Monday, October 19, 2009

Doing it all myself???

I have to wonder if maintaining a relationship is what I want to keep doing?? I mean right now, I feel like I'm doing all the work. I wake up, get the kids ready, make sure Isabella has everything for school, send her off to the bus or drop her off, make sure the baby is dressed, leave him with my dad, go to work for 8+ hours, get home, do the kids laundry, do my own laundry, make sure permission slips are signed, homework is done, make sure appointments are scheduled, feed the kids dinner, bathe the kids, get them ready for bed and finally put them down. Now every day isn't the same but the vast majority of it does not chance. With every day that goes by, there are new challenges to face, new adventures that we are dealing with and to be frank, I feel like I'm doing this alone with the kids.

If it isn't the actual help, then it's the financial aspect. I sink every paycheck into clothes for the kids, food for the kids, bills for the house and my father's medication. What does he do with his money? Hell if I know. I think my biggest problem as of late is his ability to prioritize. He knew on Friday that Isabella had a dentist appointment scheduled for today. I asked him to please provide me with $50.00 so that I can put in the other half and pay for her visit today. Saturday came and went...and I was duped again into putting a $55.00 purchase on my card (oh I'll just give you the money later)...with no money for the appointment. Sunday, he woke up and jumped right into playing his video games. No spending time with his daughter. or with his infant son. He took some time to drop off his oldest son and to pick up lunch, but again neglected to pay back the $55.00 that was spent on Saturday or give me the $50.00 for his daughter's appointment. Instead, he went on to spend 12 hours (that's right, I said 12 HOURS) playing his video games. So this morning, he's rushing around getting ready to work, complaining that he is late when I asked him about the money. Of course at this point, he's annoyed. I told him that I need it when he gets home and he left in a huff.
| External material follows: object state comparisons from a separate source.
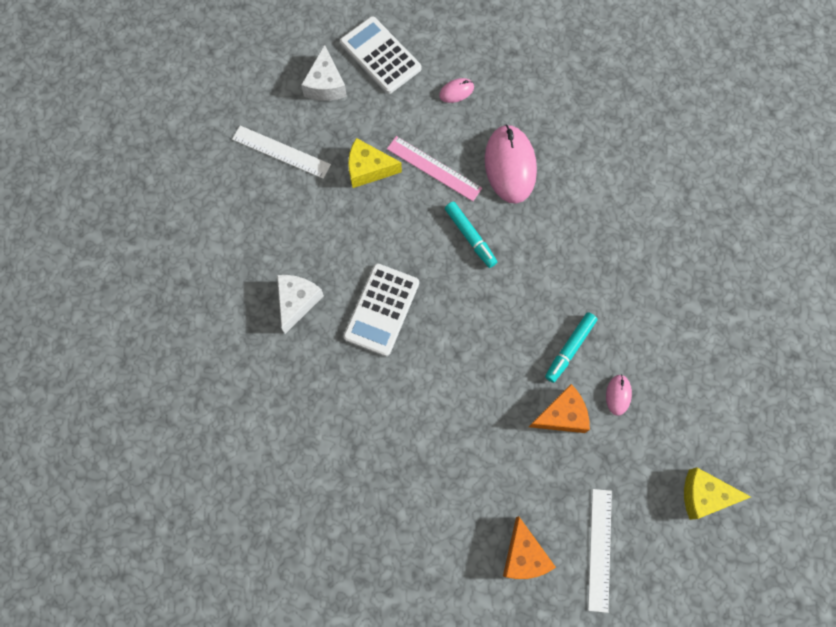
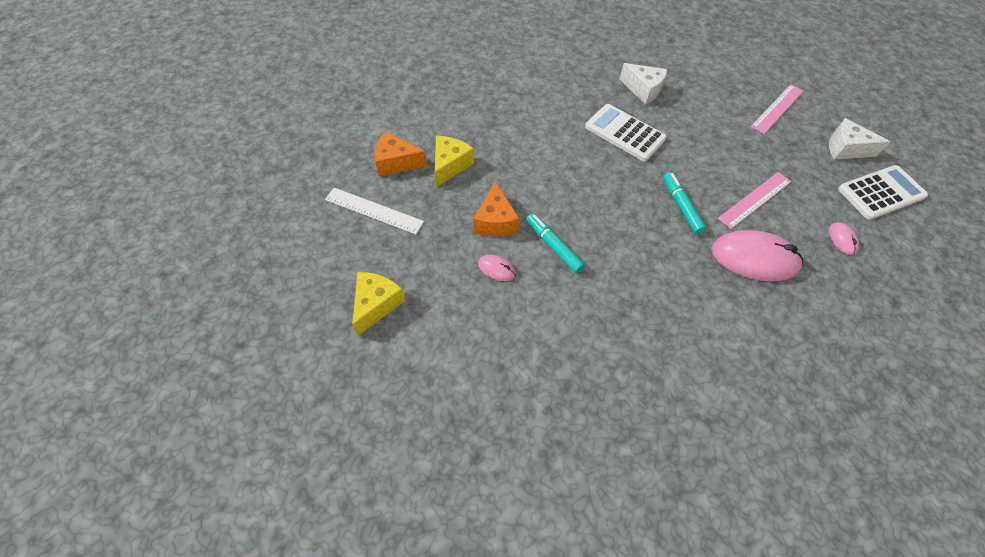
camera: 105 degrees right, 15 degrees down
white ruler [232,126,331,179] -> pink ruler [751,84,804,134]
yellow cheese [348,138,402,188] -> yellow cheese moved to [435,136,474,187]
turquoise marker [445,202,497,268] -> turquoise marker turned 90 degrees clockwise [663,172,706,234]

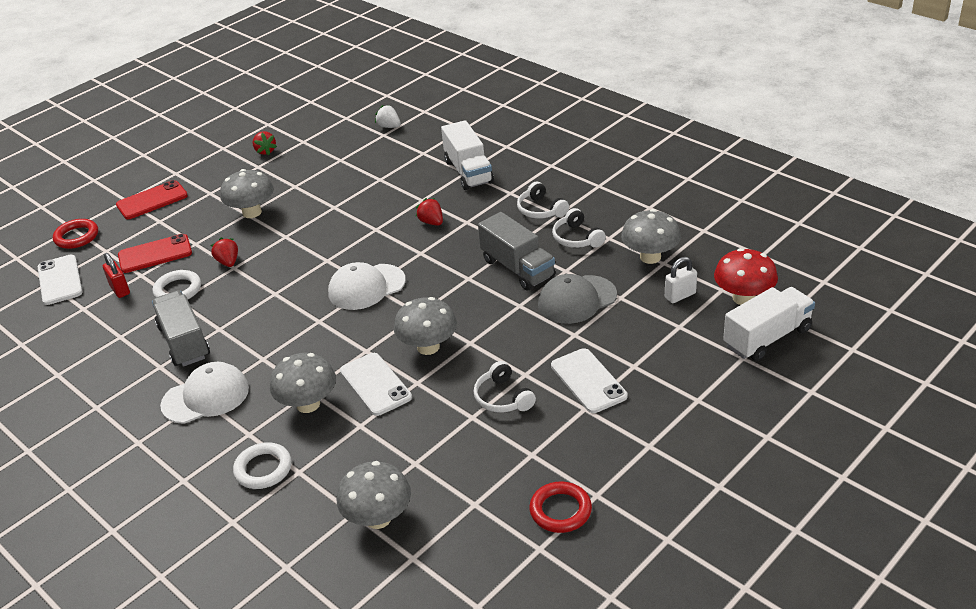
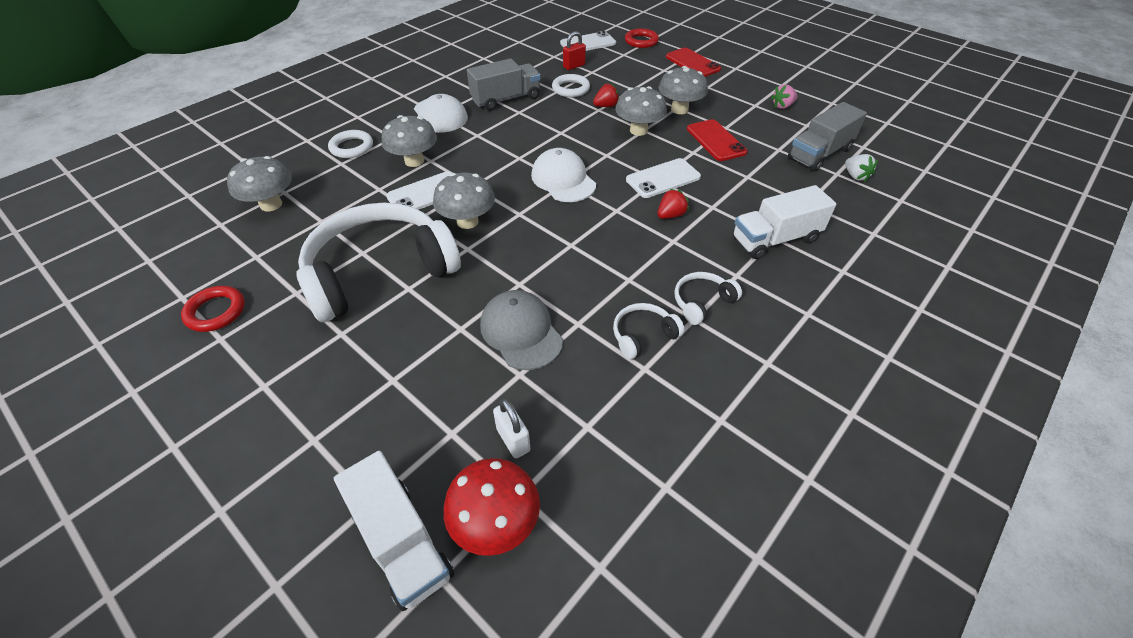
camera: 85 degrees right, 10 degrees up
red phone [118,234,192,273] -> red phone moved to [687,119,747,161]
red strawberry [253,131,277,155] -> pink strawberry [771,85,797,109]
white strawberry [375,105,401,128] -> white strawberry turned 120 degrees clockwise [845,154,878,182]
white headphones [474,361,536,413] -> white headphones [297,203,461,322], size x2.44
grey truck [478,212,555,290] -> grey truck moved to [788,102,867,171]
white phone [551,348,627,413] -> white phone moved to [626,158,701,198]
grey mushroom [621,209,681,264] -> grey mushroom moved to [615,86,667,136]

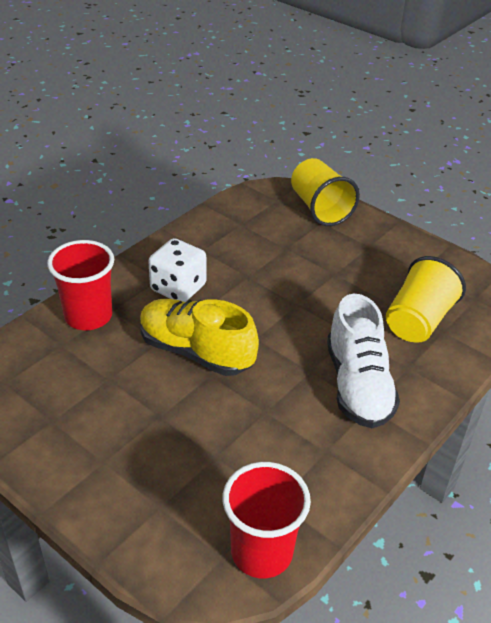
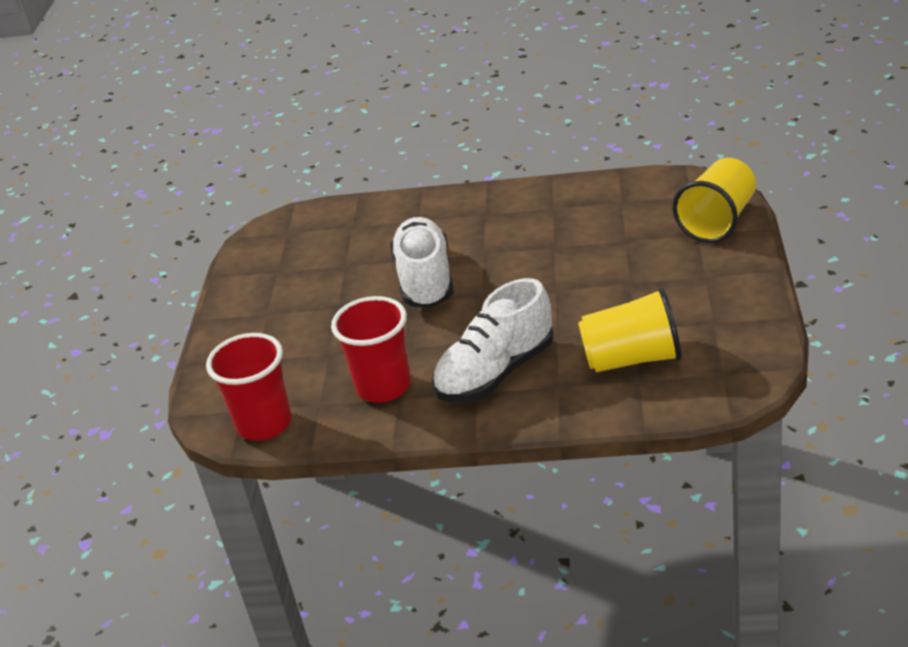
camera: 60 degrees right, 5 degrees down
red cup [47,240,114,330] -> red cup moved to [331,296,411,403]
yellow shoe [140,299,259,376] -> white shoe [390,217,454,308]
white dice [148,238,206,302] -> none

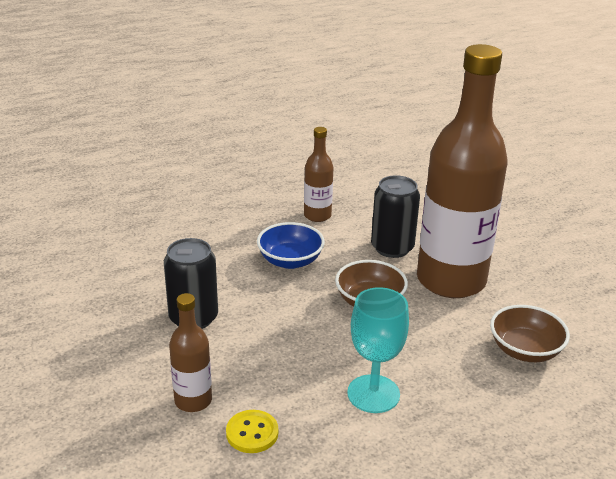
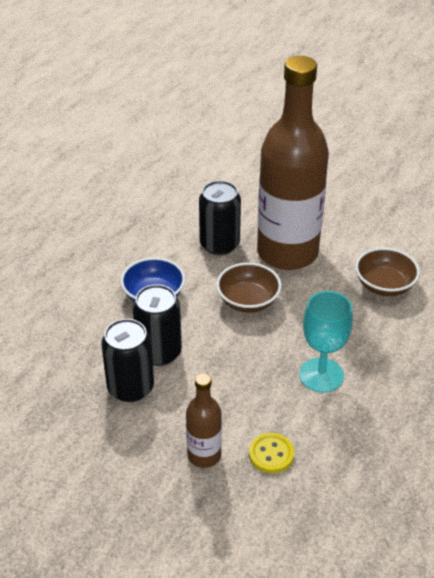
camera: 35 degrees left, 10 degrees up
brown bottle [304,127,334,222] -> none
none -> black can [132,284,182,366]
Am I wrong for acting like this should be a partnership and we both need to be pitching in? This is ridiculous that any kind of talk, whether it be financial or not, turns into a pissing contest. I shouldn't have to pull teeth to get him to help me. I shouldn't be doing this by myself! In talking to my father, he feels that I'm getting used and to be honest, I feel the same way. I'm already doing this all by myself...if it continues to be like this, I'd rather be by myself as well. In a way, it feels like he wants all the perks of being a father and husband, but none of the responsibilities.